Data items
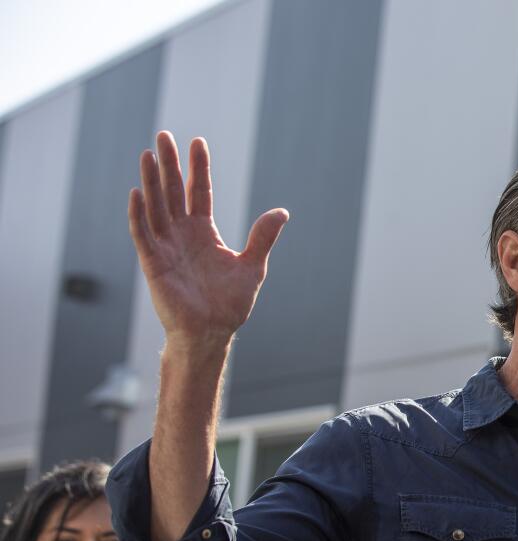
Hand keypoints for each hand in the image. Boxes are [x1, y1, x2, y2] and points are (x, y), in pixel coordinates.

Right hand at [128, 131, 287, 349]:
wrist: (212, 332)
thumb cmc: (229, 303)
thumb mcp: (252, 266)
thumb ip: (263, 237)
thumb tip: (282, 212)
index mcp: (203, 232)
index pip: (198, 192)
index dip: (198, 168)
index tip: (197, 142)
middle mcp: (181, 234)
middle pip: (172, 191)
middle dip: (169, 164)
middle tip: (163, 135)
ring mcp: (165, 246)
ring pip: (155, 206)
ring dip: (150, 181)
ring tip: (148, 153)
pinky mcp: (153, 263)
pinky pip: (142, 234)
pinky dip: (139, 214)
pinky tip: (137, 193)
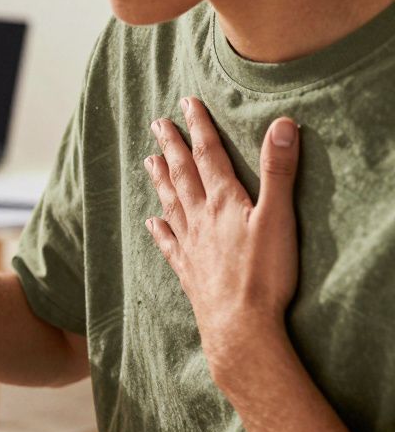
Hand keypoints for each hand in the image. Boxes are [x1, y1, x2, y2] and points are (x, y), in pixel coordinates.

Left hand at [144, 97, 299, 374]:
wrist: (240, 326)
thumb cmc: (263, 274)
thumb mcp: (278, 217)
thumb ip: (280, 171)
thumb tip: (282, 124)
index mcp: (224, 203)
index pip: (208, 156)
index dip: (198, 128)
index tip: (186, 105)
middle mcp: (200, 220)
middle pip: (183, 175)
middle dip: (172, 147)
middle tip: (158, 125)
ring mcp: (191, 246)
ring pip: (171, 204)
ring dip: (161, 180)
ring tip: (149, 161)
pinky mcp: (189, 272)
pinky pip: (169, 245)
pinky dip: (160, 230)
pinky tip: (151, 223)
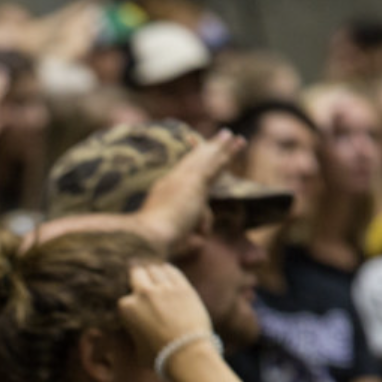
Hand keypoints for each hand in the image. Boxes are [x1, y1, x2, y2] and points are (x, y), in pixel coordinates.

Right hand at [117, 262, 214, 363]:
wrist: (187, 353)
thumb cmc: (160, 357)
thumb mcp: (136, 347)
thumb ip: (133, 333)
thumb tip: (134, 334)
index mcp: (127, 308)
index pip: (125, 297)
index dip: (131, 302)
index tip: (137, 305)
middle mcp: (143, 293)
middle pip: (137, 273)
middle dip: (139, 278)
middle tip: (144, 284)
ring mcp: (164, 288)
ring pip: (154, 269)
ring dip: (154, 274)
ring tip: (157, 280)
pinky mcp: (183, 287)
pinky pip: (172, 271)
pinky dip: (168, 272)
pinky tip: (168, 275)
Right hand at [136, 129, 242, 252]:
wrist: (146, 238)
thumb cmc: (155, 247)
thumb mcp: (175, 242)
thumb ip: (189, 239)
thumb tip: (201, 239)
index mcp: (162, 195)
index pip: (182, 175)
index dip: (191, 163)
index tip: (194, 150)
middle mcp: (170, 183)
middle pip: (193, 162)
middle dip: (206, 149)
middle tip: (221, 136)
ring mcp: (181, 181)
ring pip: (205, 159)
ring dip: (221, 147)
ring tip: (232, 134)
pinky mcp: (193, 183)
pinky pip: (213, 164)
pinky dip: (225, 153)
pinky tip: (235, 141)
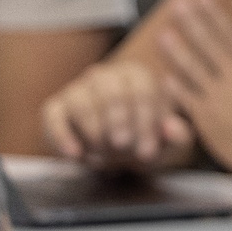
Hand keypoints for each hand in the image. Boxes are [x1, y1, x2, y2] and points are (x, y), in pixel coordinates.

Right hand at [35, 54, 194, 175]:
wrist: (115, 149)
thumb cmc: (145, 138)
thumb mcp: (168, 141)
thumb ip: (177, 135)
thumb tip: (172, 128)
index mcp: (136, 75)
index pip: (142, 90)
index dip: (146, 121)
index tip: (148, 149)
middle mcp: (104, 75)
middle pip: (111, 93)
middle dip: (119, 122)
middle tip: (124, 146)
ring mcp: (78, 89)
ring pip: (81, 103)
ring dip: (94, 131)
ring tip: (104, 154)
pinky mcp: (56, 108)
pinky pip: (54, 117)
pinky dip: (62, 137)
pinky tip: (76, 155)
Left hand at [154, 0, 231, 158]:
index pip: (230, 33)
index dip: (214, 14)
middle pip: (208, 42)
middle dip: (192, 21)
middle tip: (178, 4)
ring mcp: (218, 97)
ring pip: (192, 67)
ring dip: (177, 50)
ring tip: (163, 35)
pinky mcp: (208, 120)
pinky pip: (187, 99)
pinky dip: (176, 88)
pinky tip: (165, 79)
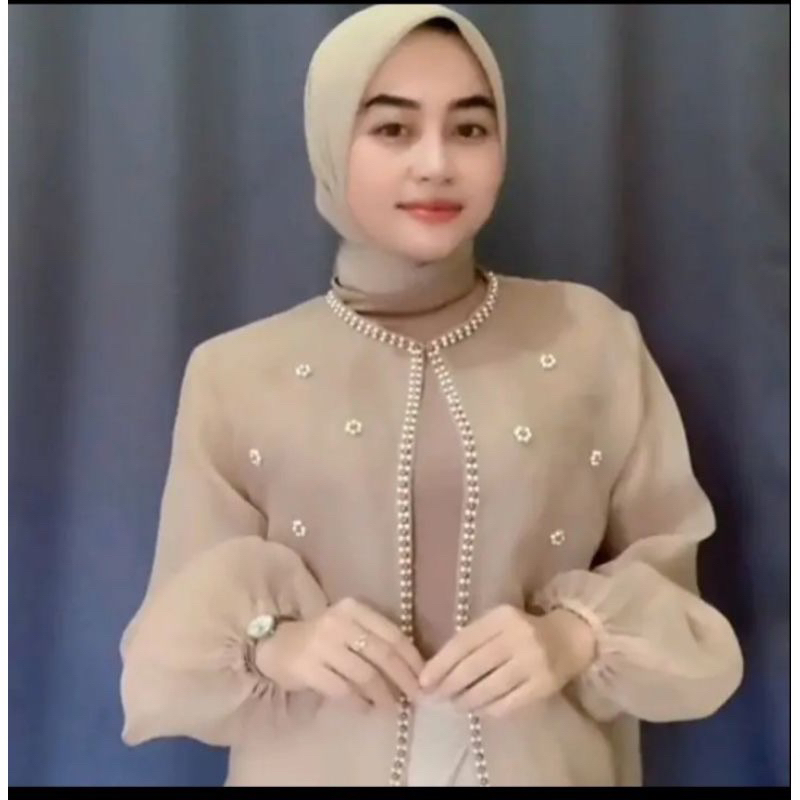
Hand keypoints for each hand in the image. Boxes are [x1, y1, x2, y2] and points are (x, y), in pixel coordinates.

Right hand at [255, 597, 423, 711]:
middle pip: (382, 654)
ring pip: (365, 674)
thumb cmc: (322, 638)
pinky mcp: (308, 668)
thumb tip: (412, 669)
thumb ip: (375, 639)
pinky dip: (359, 702)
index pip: (393, 634)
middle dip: (404, 679)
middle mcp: (339, 622)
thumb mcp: (349, 627)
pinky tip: (366, 708)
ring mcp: (322, 645)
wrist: (276, 644)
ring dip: (384, 694)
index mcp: (354, 609)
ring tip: (392, 707)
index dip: (413, 659)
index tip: (425, 679)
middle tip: (415, 698)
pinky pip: (343, 689)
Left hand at [418, 605, 595, 717]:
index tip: (424, 681)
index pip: (463, 642)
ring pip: (489, 688)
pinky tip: (478, 710)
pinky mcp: (544, 686)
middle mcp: (517, 637)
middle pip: (474, 666)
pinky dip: (488, 709)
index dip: (440, 663)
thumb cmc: (524, 630)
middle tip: (435, 697)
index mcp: (502, 617)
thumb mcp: (498, 623)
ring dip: (466, 700)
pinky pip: (508, 703)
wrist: (571, 637)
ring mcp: (532, 663)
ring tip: (455, 705)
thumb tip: (437, 669)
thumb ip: (473, 639)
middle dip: (449, 685)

PROMPT –
Up to and including the line containing "pinky dip: (139, 214)", repeat every line from the start of the data, but none of the pictures.

RESPONSE TO THE EXERCISE –
Hand keypoints for each hand in the image. Boxes are [x1, y1, x2, y2] and points are (x, y), in pixel coordinates.

Right hand at [128, 131, 287, 349]:
wrist: (212, 332)
thumb cmc: (229, 303)
thumb mcp: (252, 266)
thumb ip: (263, 237)
thumb tip: (282, 212)
index mcp: (203, 232)
index pip: (198, 192)
index dip: (198, 168)
index tip: (197, 142)
middle mcp: (181, 234)
middle pip: (172, 191)
middle dip: (169, 164)
middle tip: (163, 135)
ring mcp: (165, 246)
ring pip: (155, 206)
ring dip: (150, 181)
ring tip: (148, 153)
pinky mcp: (153, 263)
pinky pip: (142, 234)
pinky dip: (139, 214)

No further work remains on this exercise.